Figure (2) The inclination of Earth's magnetic axis relative
to the rotation axis
Meteorites and Magnetism
The Magnetic field measurements used for the detection of meteorites, the
magnetic field for the selected region for study is given by the following
equation:
B=BE +BO
Where:
B is the magnetic field strength that measured by magnetometer
BE is the proposed earth’s magnetic field for the selected region
BO is the magnetic field for the remnant meteorite in this region
The proposed Earth’s magnetic field is determined by the magnetic maps
that drawn by using the international geomagnetic reference field associated
with the effect of the solar activity in that day of detection (where 95-97 %
of earth’s field is come from the Earth’s interior).Also, we must have a
magnetic anomalies map.
If the selected location have no remnant meteorite in it, then the magnetic
field strength that measured by magnetometer will be identical with the
magnetic field strength that proposed for the same region.

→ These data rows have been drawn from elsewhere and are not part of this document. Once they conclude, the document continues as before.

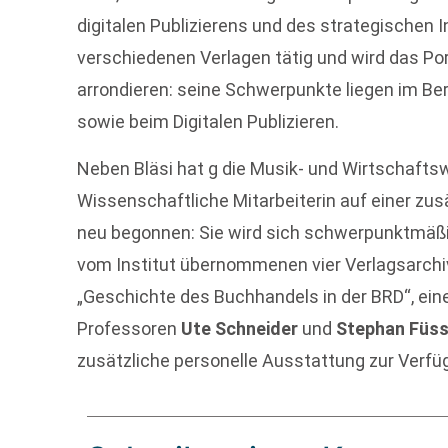
digitalen Publizierens und des strategische
verschiedenen Verlagen tätig und wird das Por
arrondieren: seine Schwerpunkte liegen im Be
sowie beim Digitalen Publizieren.
Neben Bläsi hat g die Musik- und Wirtschafts
Wissenschaftliche Mitarbeiterin auf einer zus
neu begonnen: Sie wird sich schwerpunktmäßi
vom Institut übernommenen vier Verlagsarchi
„Geschichte des Buchhandels in der BRD“, ei
Professoren
Ute Schneider
und
Stephan Füss
zusätzliche personelle Ausstattung zur Verfü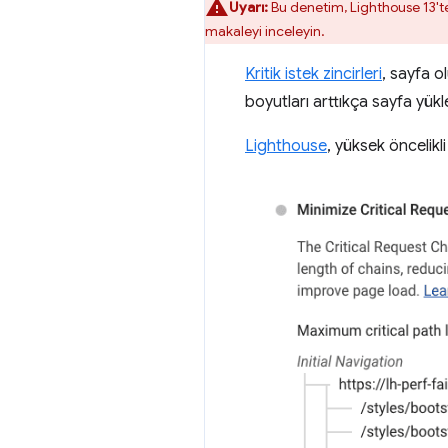
Uyarı:
Bu denetim, Lighthouse 13't
makaleyi inceleyin.
Kritik istek zincirleri
, sayfa o
boyutları arttıkça sayfa yük
Lighthouse
, yüksek öncelikli 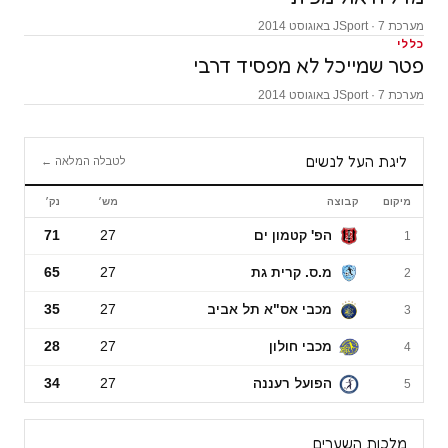
מערכת JSport · 7 באוגוסט 2014
כללי
פטר שמייכל לא מפסיד דרבי
מערכת JSport · 7 באוגוסט 2014
ליגת העל לנשים
לטבלה המלאה ←
מיקום
קבוצה
מש׳
נק׳
ליגת העל לנשים
הפ' קטמון ים
27
71
1
מ.ס. קרית גת
27
65
2
מכבי אס"א תל אביב
27
35
3
מכבי חולון
27
28
4
הפועל רעננה
27
34
5
מלכות השערים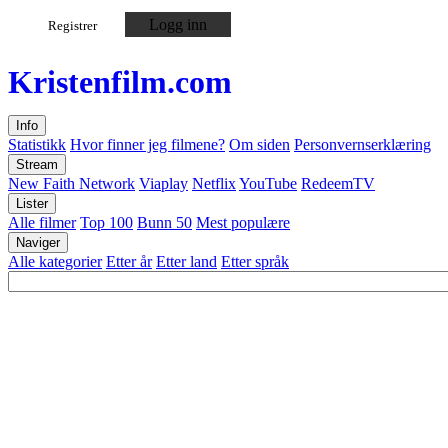
Logg inn
Registrer
Kristen
film
.com
Info
Statistikk
Hvor finner jeg filmene?
Om siden
Personvernserklæring
Stream
New Faith Network
Viaplay
Netflix
YouTube
RedeemTV
Lister
Alle filmer
Top 100
Bunn 50
Mest populære
Naviger
Alle kategorier
Etter år
Etter land
Etter språk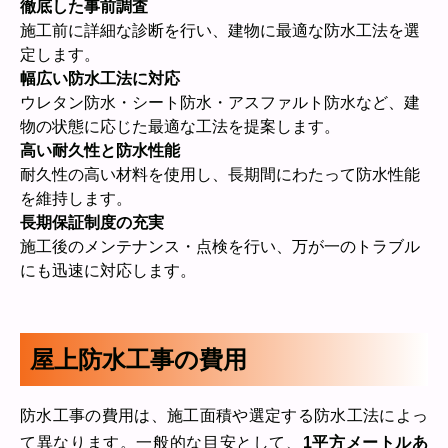
徹底した事前調査
施工前に詳細な診断を行い、建物に最適な防水工法を選
定します。
幅広い防水工法に対応
ウレタン防水・シート防水・アスファルト防水など、建
物の状態に応じた最適な工法を提案します。
高い耐久性と防水性能
耐久性の高い材料を使用し、長期間にわたって防水性能
を維持します。
長期保証制度の充実
施工後のメンテナンス・点検を行い、万が一のトラブル
にも迅速に対応します。
屋上防水工事の費用
防水工事の費用は、施工面積や選定する防水工法によっ
て異なります。一般的な目安として、
1平方メートルあ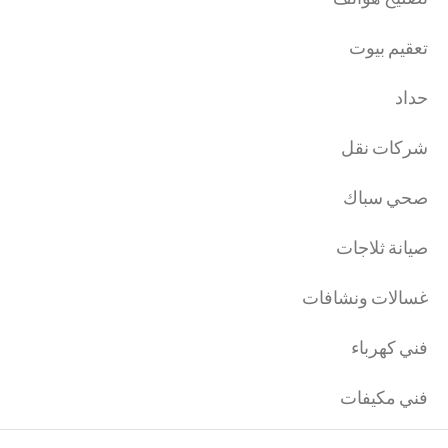
تعقيم بيوت
حداد
شركات نقل
صحي سباك
صيانة ثلاجات
غسالات ونشافات
فني كهرباء
فني مكيفات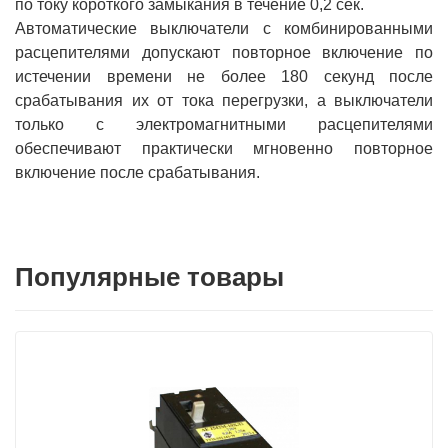
по току короткого замыкания в течение 0,2 сек.
Автоматические выключатели с комбинированными
расцепителями допускают повторное включение по
истечении времени не более 180 секунд после
срабатывания их от тока перегрузки, а выключатели
только с электромагнитными расцепителями
обеспечивают практически мгновенно повторное
включение после срабатывания.
Популярные товары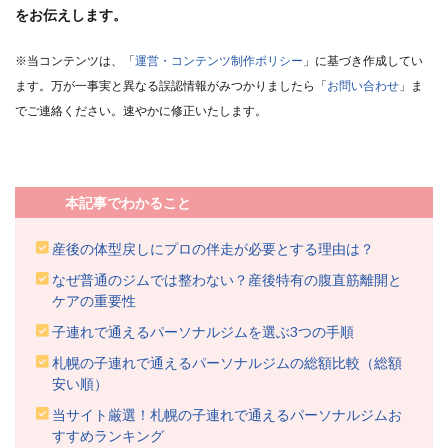
をお伝えします。
※当コンテンツは、「
運営・コンテンツ制作ポリシー
」に基づき作成してい
ます。万が一事実と異なる誤認情報がみつかりましたら「
お問い合わせ
」ま
でご連絡ください。速やかに修正いたします。
本記事でわかること
産後の体型戻しにプロの伴走が必要とする理由は？
なぜ普通のジムでは整わない？産後特有の腹直筋離開と
ケアの重要性
子連れで通えるパーソナルジムを選ぶ3つの手順
札幌の子連れで通えるパーソナルジムの総額比較（総額
安い順）
当サイト厳選！札幌の子連れで通えるパーソナルジムお
すすめランキング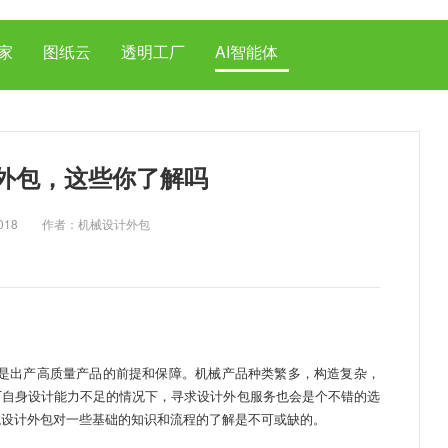
家
图纸云
透明工厂
AI智能体
外包，这些你了解吗
14, 2018 作者：机械设计外包
是出产高质量产品的前提和保障。机械产品种类繁多，构造复杂，
厂自身设计能力不足的情况下，寻求设计外包服务也会是个不错的选
械设计外包对一些基础的知识和流程的了解是不可或缺的。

5. Magnetic field of Meteorite
All of the planets in the inner solar system are thought to have generated
dynamos at some point in their histories. In a dynamo, molten-hot iron flows
within the core, generating a magnetic field. As a result, the rocks on the
surface of a planetary body become magnetized, providing a record of a
planet’s early history. Scientists have attempted to characterize the
magnetization of meteorites in order to reconstruct asteroid evolution. But a
major challenge has been pinpointing the source of meteorites’
magnetization, which may be formed by any number of processes ‘such as
plasmas from a meteoroid impact, or more mundane causes, like passing a
magnet over a meteorite sample’. Determining that a meteorite’s magnetic
field is the result of an early dynamo is therefore a tricky problem. To solve
the problem we must be determine the magnetization and the age of a
meteorite sample, then to check that the observed magnetic field was, in fact,
due to an early dynamo.
In the first: examination the rock’s tiny crystals. When forming in a
magnetic field, a rock’s ferromagnetic crystals align in the direction of a
background field when the rock is heated, and measured the alignment of
these minerals, or the rock’s magnetic. The next step is must be determine
the age of the rock. Also, it must be analyzed the crystals in the meteorite to
determine the rock’s cooling history. While large impacts might create a
magnetic field, such impact-generated fields would only last a few tens of
minutes, and if a rock were to become magnetized in such a short period of
time, it would also cool equally quickly.